The goal of the simulation exercise was to investigate the exponential distribution and compare it with the Central Limit Theorem. Specifically, we were to investigate the distribution of averages of 40 iid variables randomly drawn from the exponential distribution. Our simulation parameters were lambda = 0.2 and n=40.

## Setting parameters
n <- 40
lambda <- 0.2
mu <- 1/lambda
s <- 1/lambda
var <- 1/lambda^2

First Step: Show the sample mean and compare it to the theoretical mean of the distribution.

Here we will run 1000 times a selection of 40 iid values from the exponential dist with lambda = 0.2 and take the mean of the 40 each time

SampleMeans <- NULL   ## here we initialize the variable for our simulation
for (i in 1:1000) SampleMeans <- c(SampleMeans, mean(rexp(n, lambda)))

Now lets check out the mean

SimMean <- mean(SampleMeans)
SimMean
## [1] 4.99492

You can see the mean of the 1000 simulations is 4.9949199 which is close to the theoretical mean of 5 (which we can determine because we know that mean of an exponential distribution is \(1/\lambda\) or in this case \(1/0.2=5\)).
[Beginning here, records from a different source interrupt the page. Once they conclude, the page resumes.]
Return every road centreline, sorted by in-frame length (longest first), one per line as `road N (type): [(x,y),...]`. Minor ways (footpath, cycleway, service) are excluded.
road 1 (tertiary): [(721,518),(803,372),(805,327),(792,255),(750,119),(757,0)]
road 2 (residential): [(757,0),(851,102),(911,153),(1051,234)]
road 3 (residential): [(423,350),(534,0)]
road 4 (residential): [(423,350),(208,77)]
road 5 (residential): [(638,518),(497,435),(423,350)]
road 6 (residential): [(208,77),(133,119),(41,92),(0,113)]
Below is an histogram of the 1000 means. You can see that they tend toward the theoretical mean of 5 and look very Gaussian (or normally distributed about 5).

par(family = "mono")
hist(SampleMeans, 100)

Second Step: Show how variable the sample is (via variance) and compare it to the theoretical variance of the distribution.
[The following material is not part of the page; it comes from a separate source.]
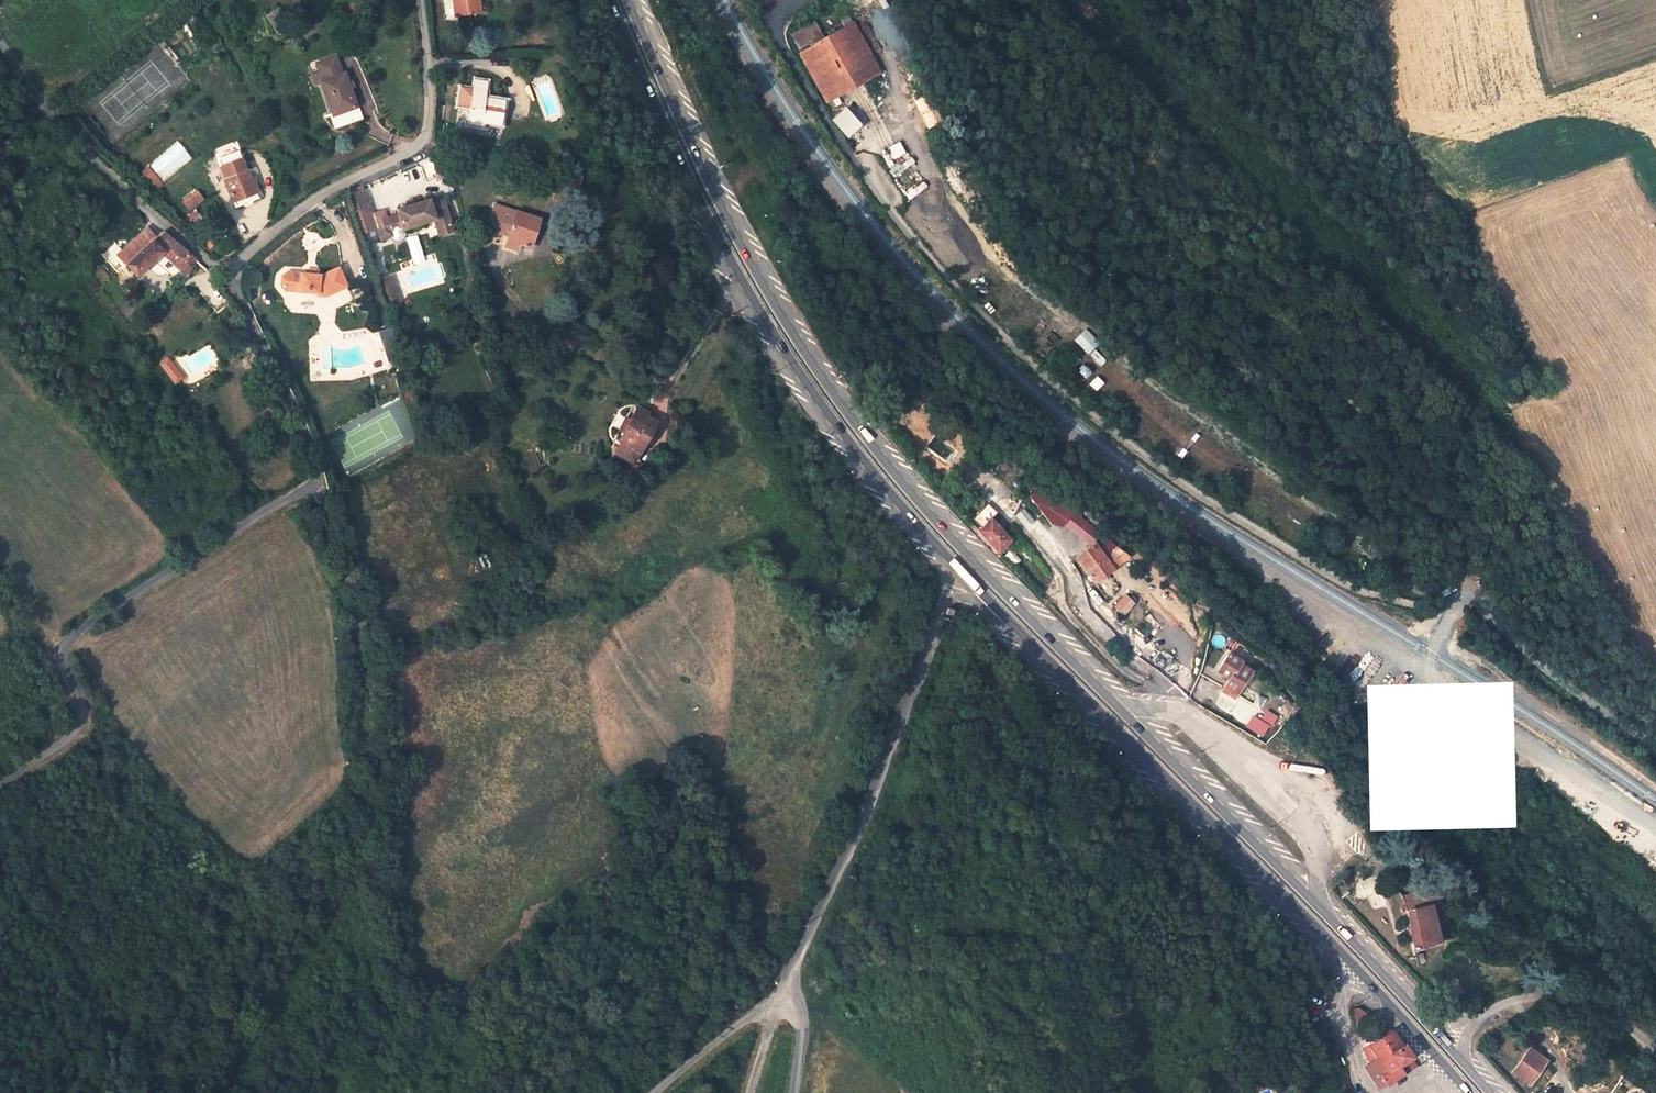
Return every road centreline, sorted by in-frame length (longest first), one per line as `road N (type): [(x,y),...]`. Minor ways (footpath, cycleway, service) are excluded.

We run our simulation again this time looking for the variance.

SampleVar <- NULL
for (i in 1:1000) SampleVar <- c(SampleVar, var(rexp(n, lambda)))
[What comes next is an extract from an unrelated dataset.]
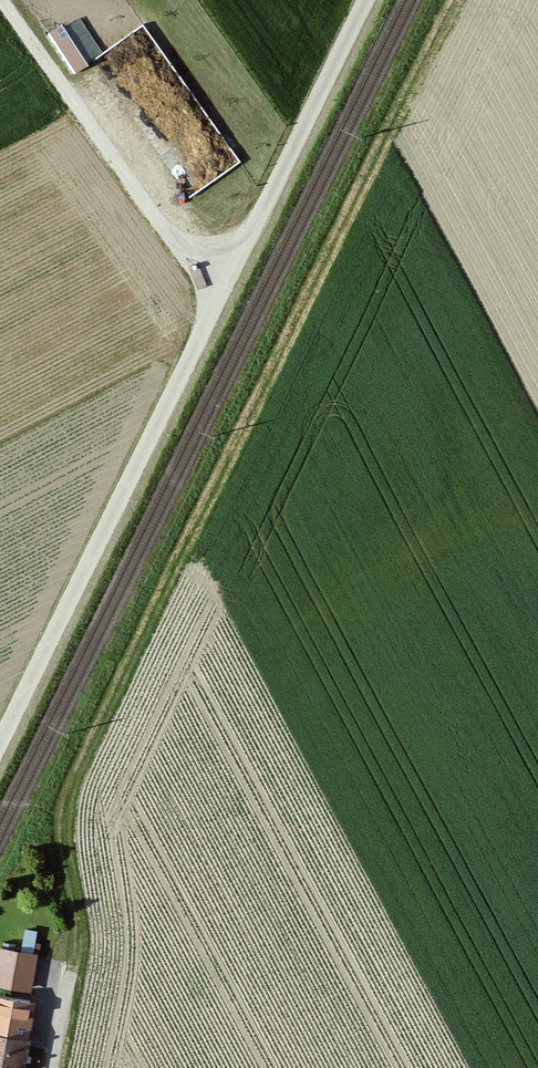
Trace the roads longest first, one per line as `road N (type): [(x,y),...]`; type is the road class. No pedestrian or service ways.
road 1 (track): [(525,0),(67,862),(71,970)]
road 2 (track): [(366,0),(0,743)]
road 3 (track): [(5,0),(218,305)]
So, what is the average variance from the 1000 iterations?

AvgVar <- mean(SampleVar)

We can see that the average variance 24.4605226 is very close to the theoretical variance of \(1/\lambda^2\) which is in this case 25.

Below is histogram of 1000 variances. You can see that they tend toward the theoretical variance of 25.

hist(SampleVar, 100)

Third Step:Show that the distribution is approximately normal.

But if we wanted to compare the average of 10,000 iid values taken from an exponential distribution and the average of 40 iid draws done 1000 times, then we write:

LargeSample <- mean(rexp(10000,lambda))
SampleMeans <- NULL
for (i in 1:1000) SampleMeans <- c(SampleMeans, mean(rexp(n, lambda)))

And our values are:

Average from LargeSample = 4.9931831

Average from Many Small Samples = 4.9925269

And we can see that they are almost identical values.

Let’s look at the distribution of averages of the iid values when normalized to show that they become that of a standard normal (remember that both the mean and standard deviation are \(1/\lambda\) for an exponential distribution)

SampleMeans <- NULL
lambda <- 0.2
mu <- 1/lambda
sigma <- 1/lambda
n <- 40
for (i in 1:1000) SampleMeans <- c(SampleMeans, mean(rexp(n, lambda)))
Standard <- (SampleMeans - mu)/(sigma/sqrt(n))
hist(Standard, 200)

So the mean of Standard is 0.017 which is very close to 0 and the variance is 1.001 which is very close to 1.